_Extrait:_
<<<<

LES VESTIGES DU JOUR
The Remains of the Day – Etats-Unis – 1993
Support : UHD 4K
Genre : Drame
Réalisateur : James Ivory
Acteurs : Anthony Hopkins, Michael Lonsdale, Emma Thompson, Lena Headey, Ben Chaplin, Hugh Grant, Christopher Reeve, James Fox
Musique : Richard Robbins
Image : 2.35 16/9
Son : DTS HD Master Audio 5.1 anglais, Dolby Digital 2.0 anglais, français, italien…
Sous-titre : Français, anglais…
Durée : 134 minutes
Distributeur : Sony
Date de sortie : 01 mars 2023
LE PITCH
Les doutes et les tourments du majordome d’une grande famille anglaise qui, en 1956, après trente années de parfait service, se demande s’il n’a pas gaspillé sa vie.
Ce qu’il nous restera
Le plus british des cinéastes américains retrouve les Anthony Hopkins et Emma Thompson de son précédent et splendide Retour à Howard’s End et les confine dans l’intimité écrasante du devoir de la servitude. Un drame précieux et déchirant sur une vie gâchée par un honneur omniprésent mais déjà perdu.

>>>>

_Consigne 1:_ Recopiez à l'identique la partie de la liste qui s'ouvre sur la ligne contenant « order: Dictyosiphonales » et se termine à la fin de la liste, ces deux bornes comprises. Laissez les images de côté.

_Données fournies:_
<<<<

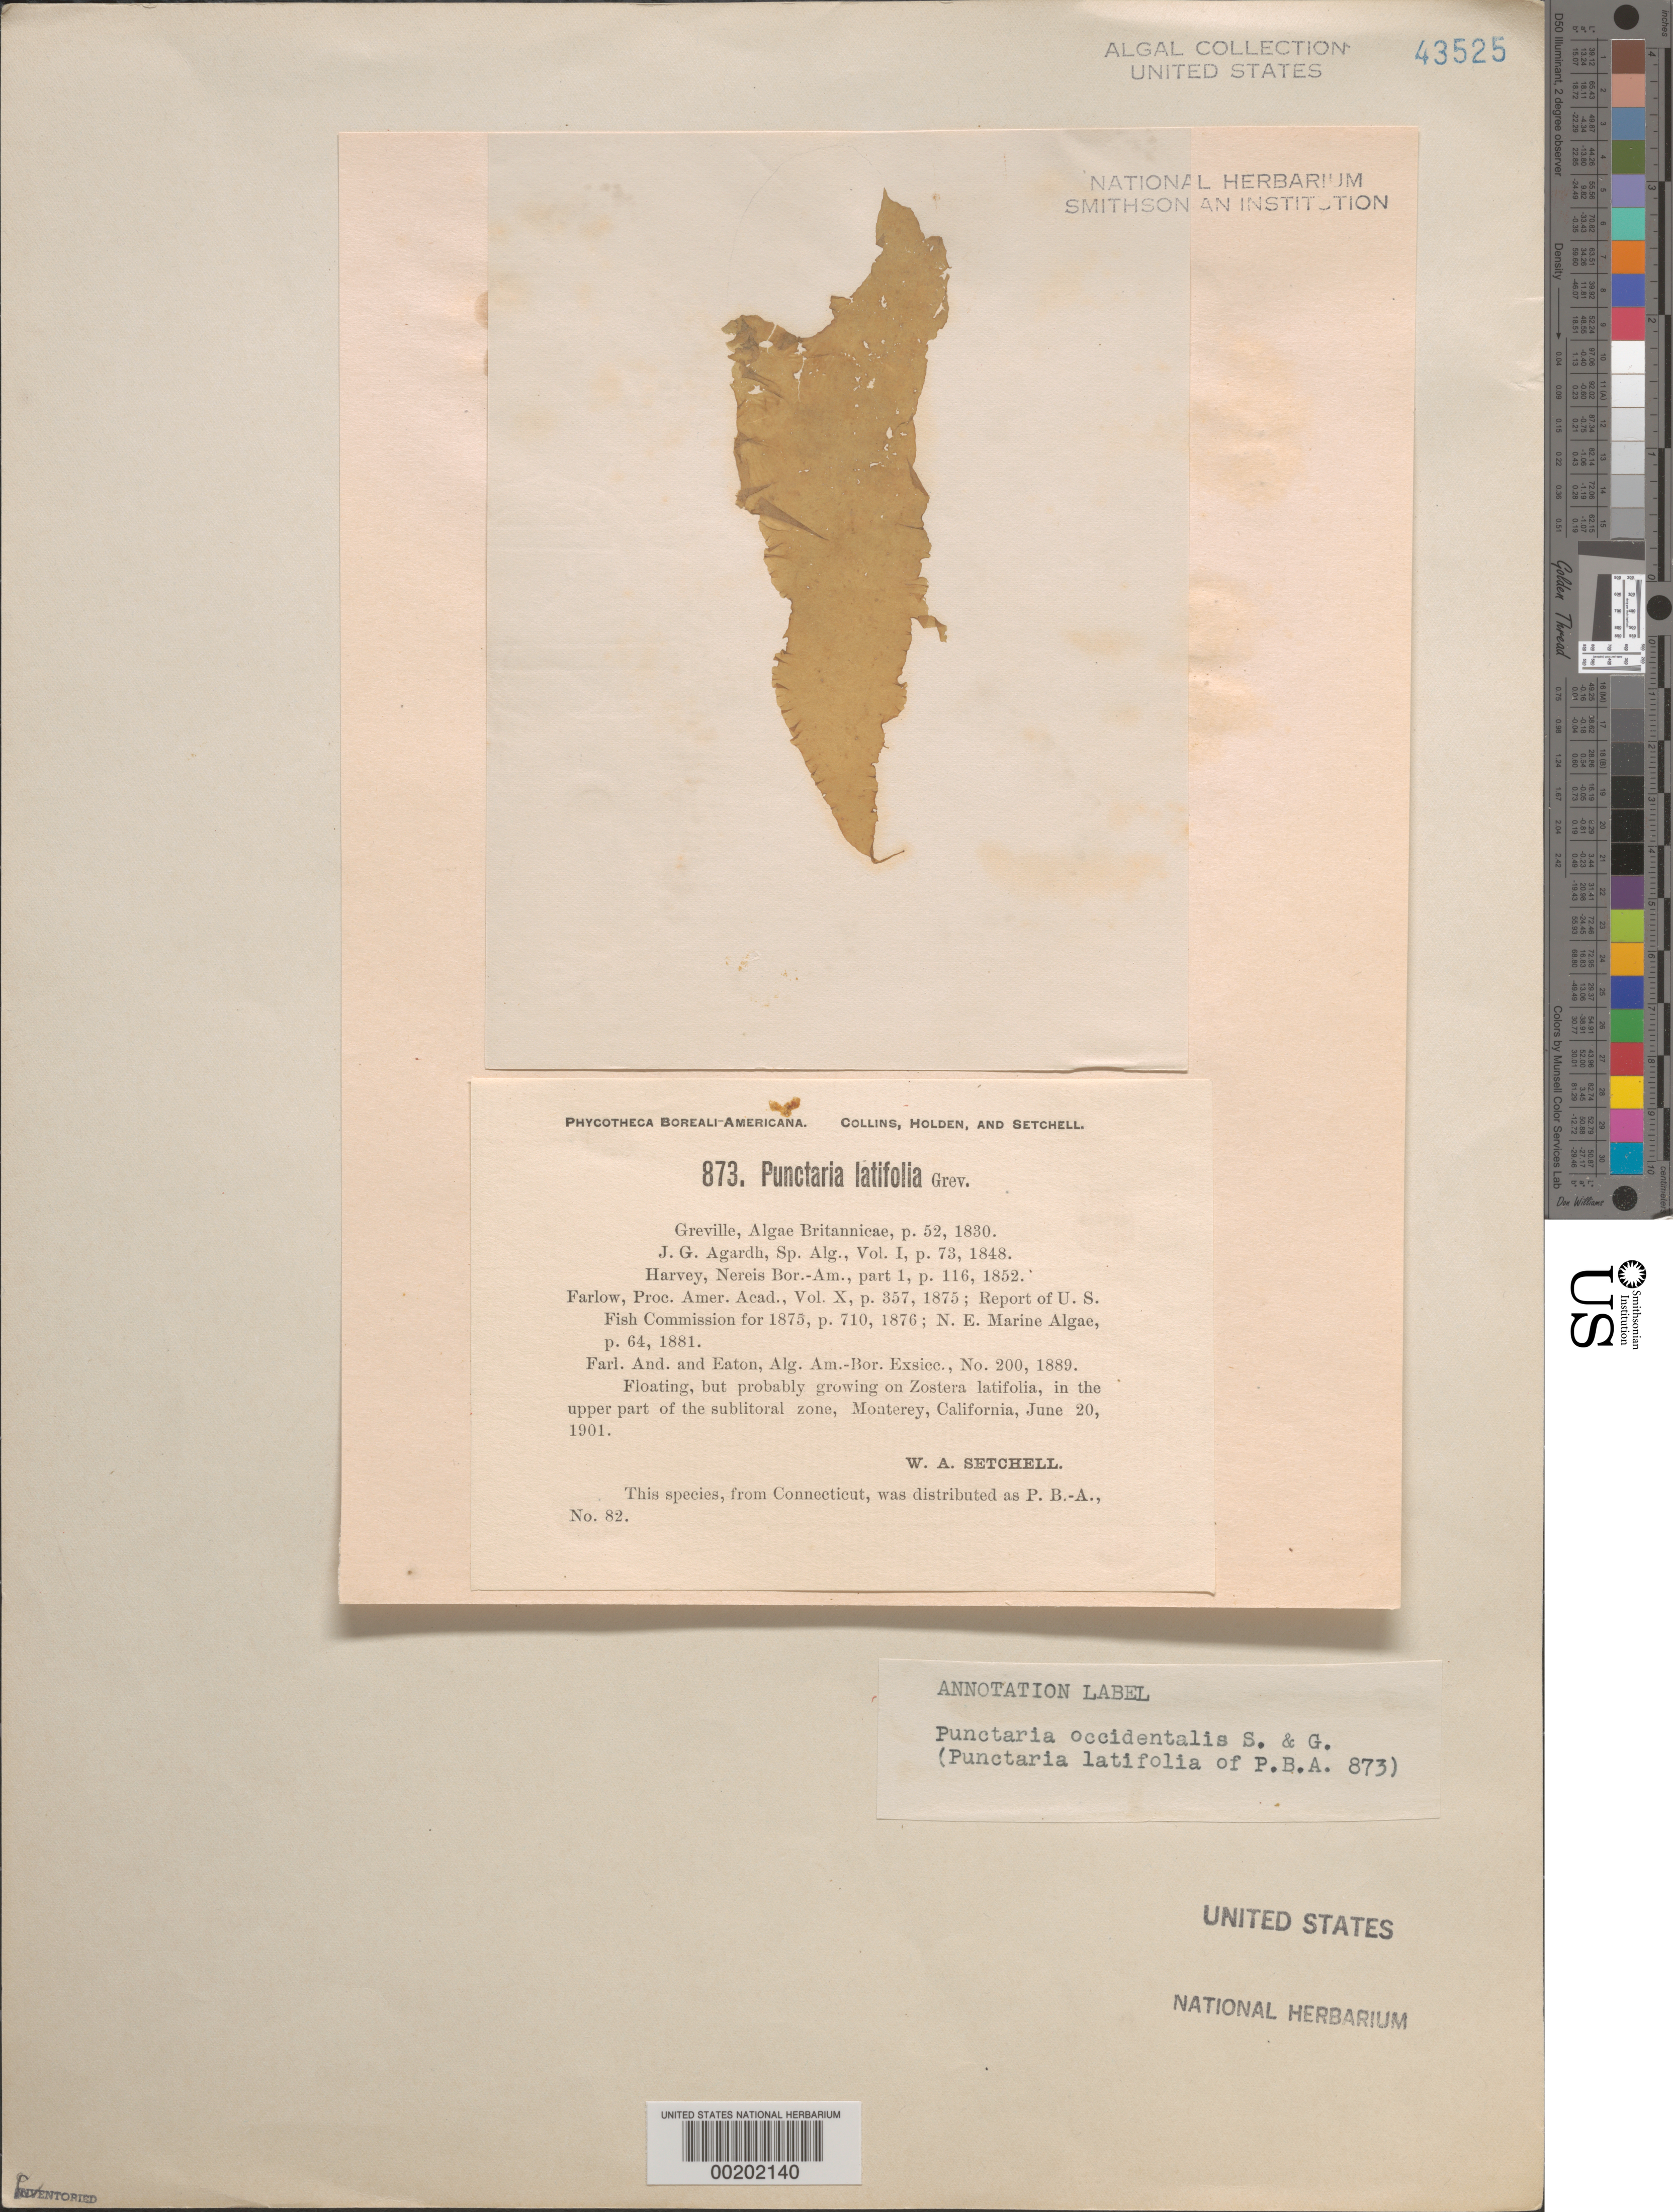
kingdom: Chromista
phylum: Ochrophyta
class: Phaeophyceae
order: Dictyosiphonales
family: Punctariaceae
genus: Punctaria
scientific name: Punctaria latifolia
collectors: W. Setchell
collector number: PB-A 873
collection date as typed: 20 Jun 1901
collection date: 1901-06-20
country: United States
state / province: California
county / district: Monterey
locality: Monterey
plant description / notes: Collins, Holden & Setchell, Phycotheca Boreali-Americana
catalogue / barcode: US 43525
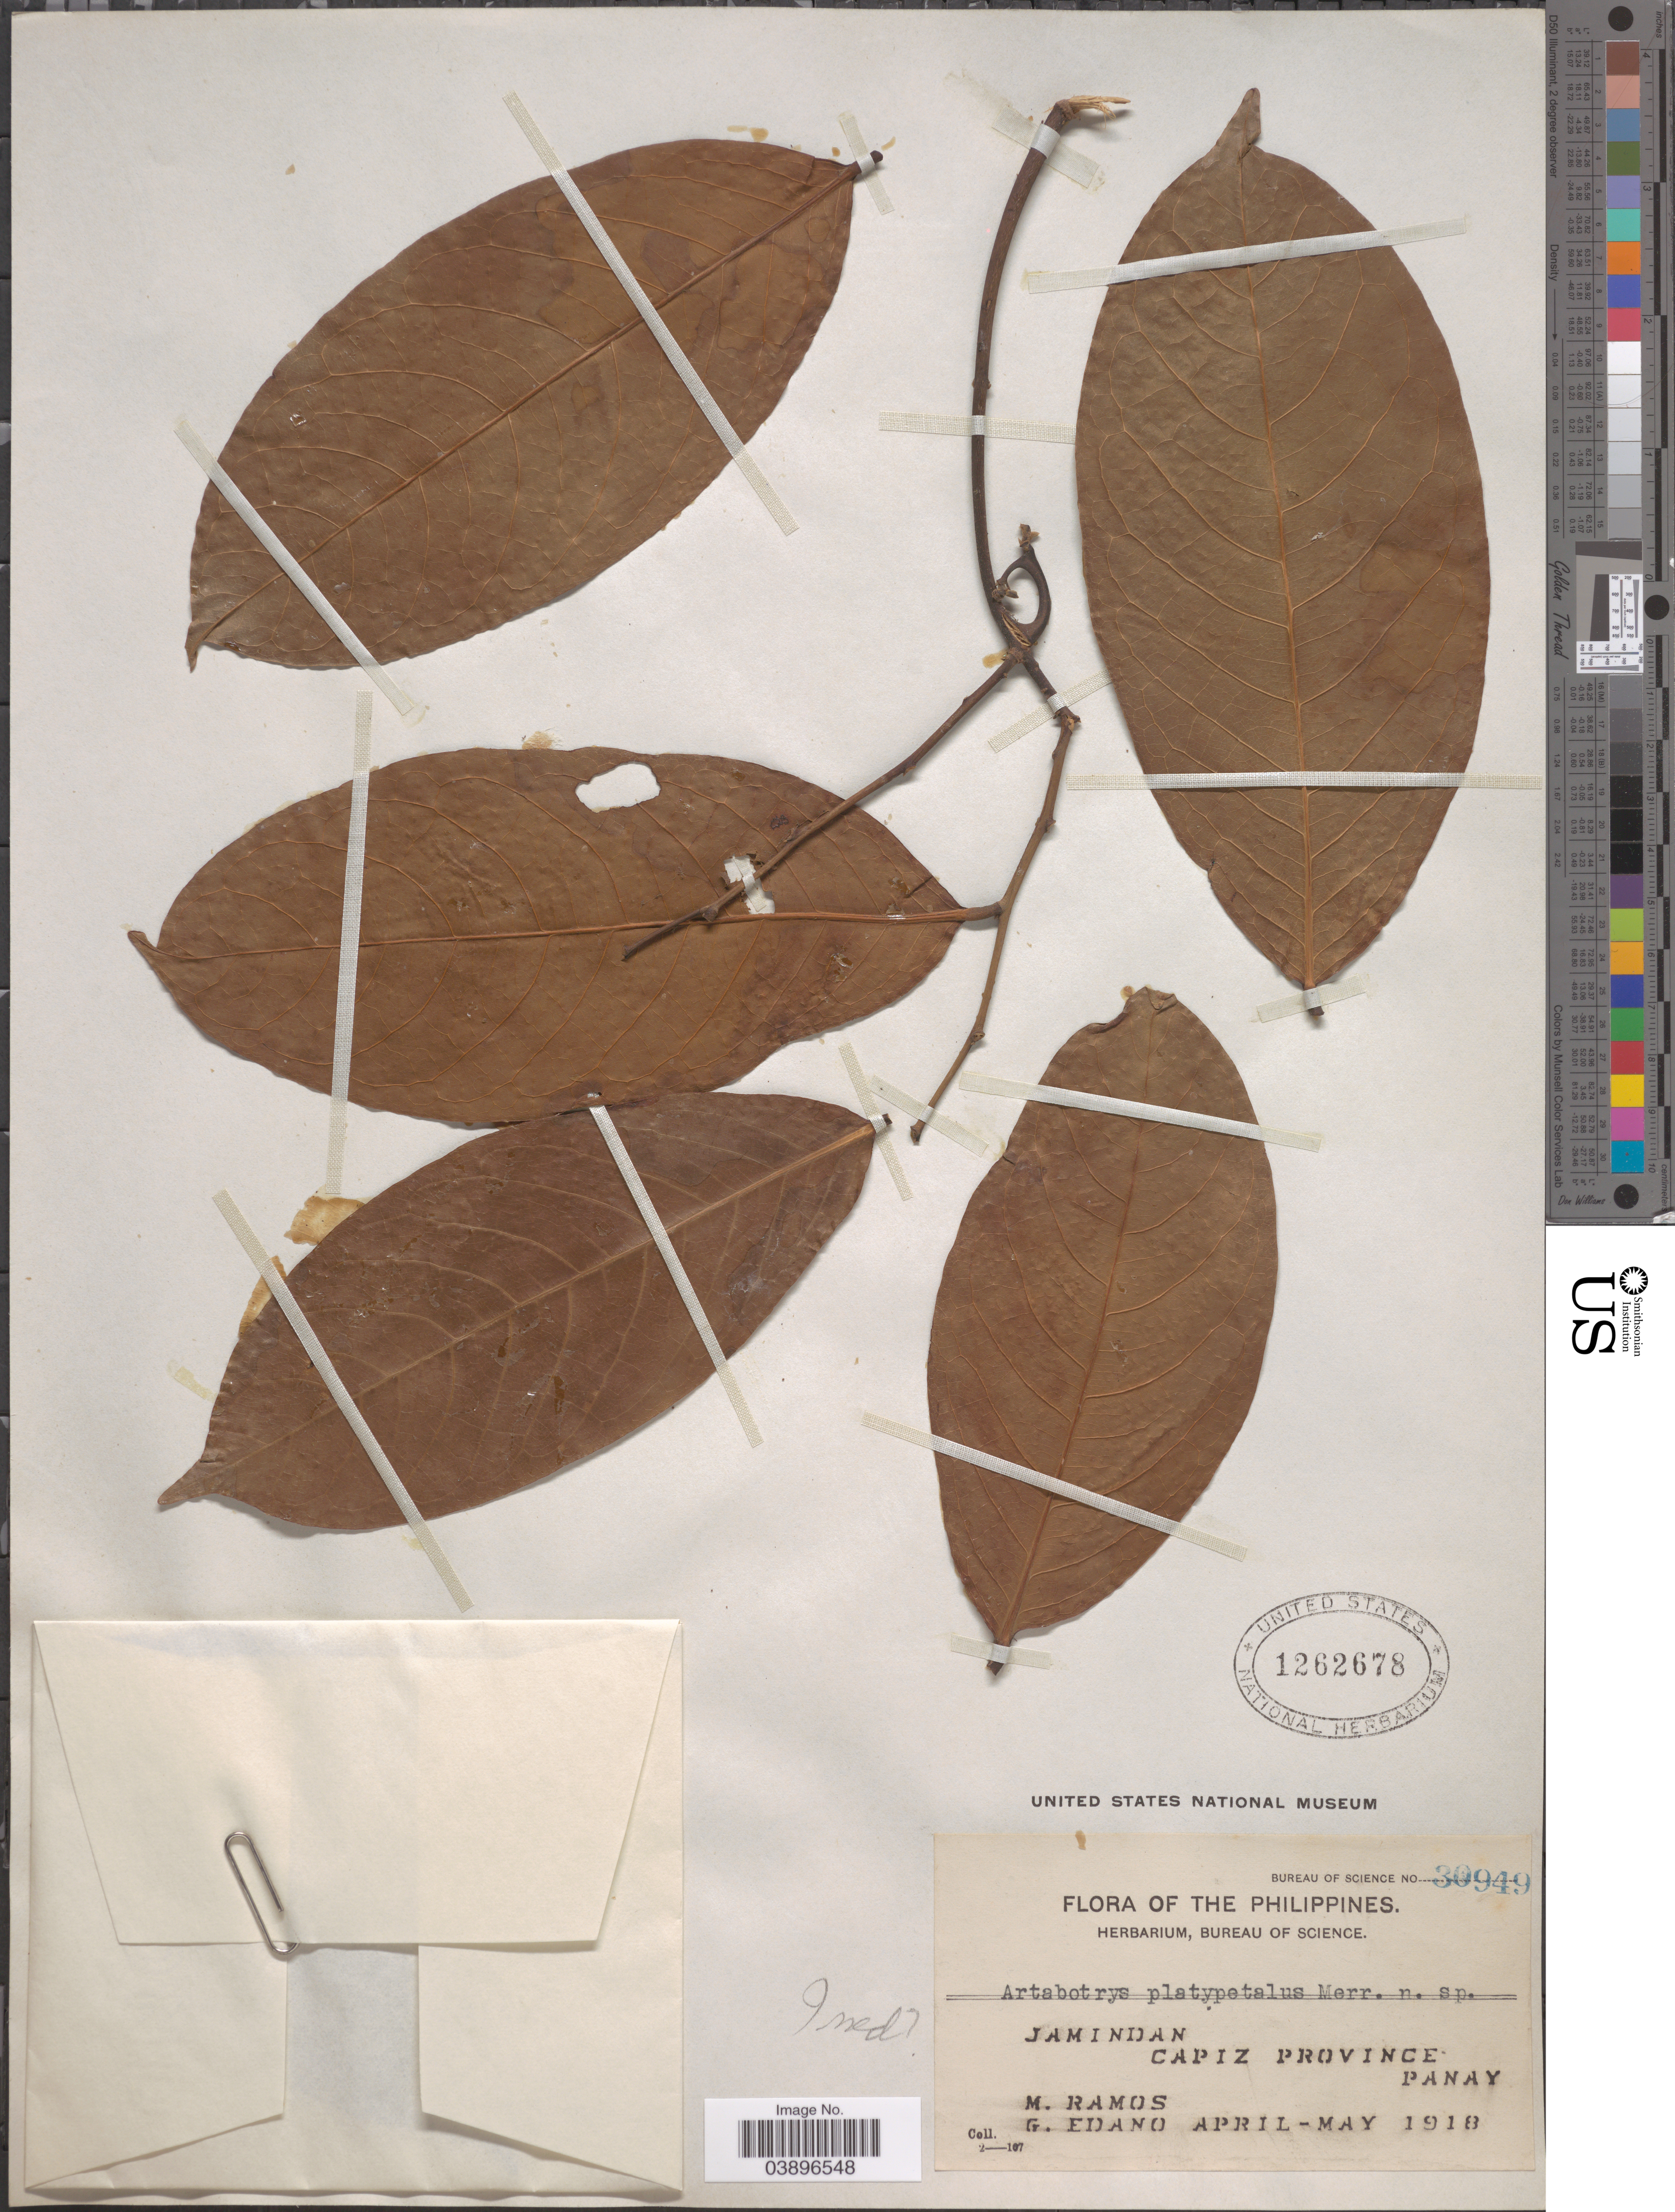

>>>>

_Consigne 2:_ Énumérez tous les acteurs mentionnés dans l'extrait.

_Corrigé 1:_
order: Dictyosiphonales
family: Punctariaceae
genus: Punctaria
scientific name: Punctaria latifolia
collectors: W. Setchell
collector number: PB-A 873
collection date as typed: 20 Jun 1901
collection date: 1901-06-20
country: United States
state / province: California
county / district: Monterey
locality: Monterey
plant description / notes: Collins, Holden & Setchell, Phycotheca Boreali-Americana
catalogue / barcode: US 43525

_Corrigé 2:_ Anthony Hopkins, Michael Lonsdale, Emma Thompson, Lena Headey, Ben Chaplin, Hugh Grant, Christopher Reeve, James Fox